Clinical Characteristics
It is an autosomal dominant myopathy, classified as a congenital form of muscular dystrophy, that is caused by a variation in one of the three genes coding for type VI collagen. These include COL6A1, COL6A2, and COL6A3. The clinical picture is characterized by proximal weakness and wasting of the limb girdle associated with mild contractures of the fingers and other joints. The clinical features do not differ markedly from those of other mild forms of progressive muscular dystrophy with the exception of finger contractures, which are sometimes suggestive of the diagnosis. Onset is usually in early childhood, sometimes at birth (with congenital torticollis as the presenting symptom). Hypotonia and mild muscle weakness in proximal rather than distal muscles is often noted. Contractures are an almost constant feature in this condition and occur predominantly in the fingers, elbows, knees and ankles. They are highly suggestive of the diagnosis, when they involve the interphalangeal joints of the last 4 fingers.
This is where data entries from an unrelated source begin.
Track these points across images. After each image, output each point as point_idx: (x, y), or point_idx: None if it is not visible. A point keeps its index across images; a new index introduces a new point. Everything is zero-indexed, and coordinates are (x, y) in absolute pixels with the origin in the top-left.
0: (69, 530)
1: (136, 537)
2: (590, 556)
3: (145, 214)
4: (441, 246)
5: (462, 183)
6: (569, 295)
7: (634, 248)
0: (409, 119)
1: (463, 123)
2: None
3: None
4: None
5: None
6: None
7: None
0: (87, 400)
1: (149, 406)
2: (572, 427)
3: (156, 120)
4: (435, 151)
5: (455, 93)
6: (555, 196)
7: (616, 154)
This myopathy is a benign form of autosomal dominant muscular dystrophy (MD). It generates mild clinical symptoms with proximal muscle weakness and early contractures notably in the fingers. The slow progression of the disease and the absence of pseudohypertrophic calves and cardiomyopathy are distinctive features. Progression is slow and occasionally leads the patient to be wheelchair-bound after 25 to 40 years of evolution. The disease course, most often slow, may vary from one individual to another, even within the same family. Respiratory involvement is not a cardinal feature and is rarely reported. Routine laboratory findings are not very informative. Serum CK levels are often normal or slightly elevated. Electromyographic studies show a myopathic pattern. Muscle histology demonstrates a non-specific myopathy with fiber-size variation, few necrotic/regenerative fibers and a mild increase of connective tissue, all these features appearing mild to moderate. The diagnosis is based on clinical findings and should be confirmed at the molecular level whenever possible.
Precipitants
None
Provocation Tests
None
Diagnostic Procedures
The diagnosis is first considered at the clinical level. Muscle imaging may contribute to assessing the selectivity of muscle involvement. Routine tests (CK, EMG) are not very specific. Mutations in one of the 3 subunits of collagen VI can be investigated only in a few specialized laboratories. These include COL6A1, COL6A2, and COL6A3. The diagnosis is based on clinical findings and should be confirmed at the molecular level whenever possible.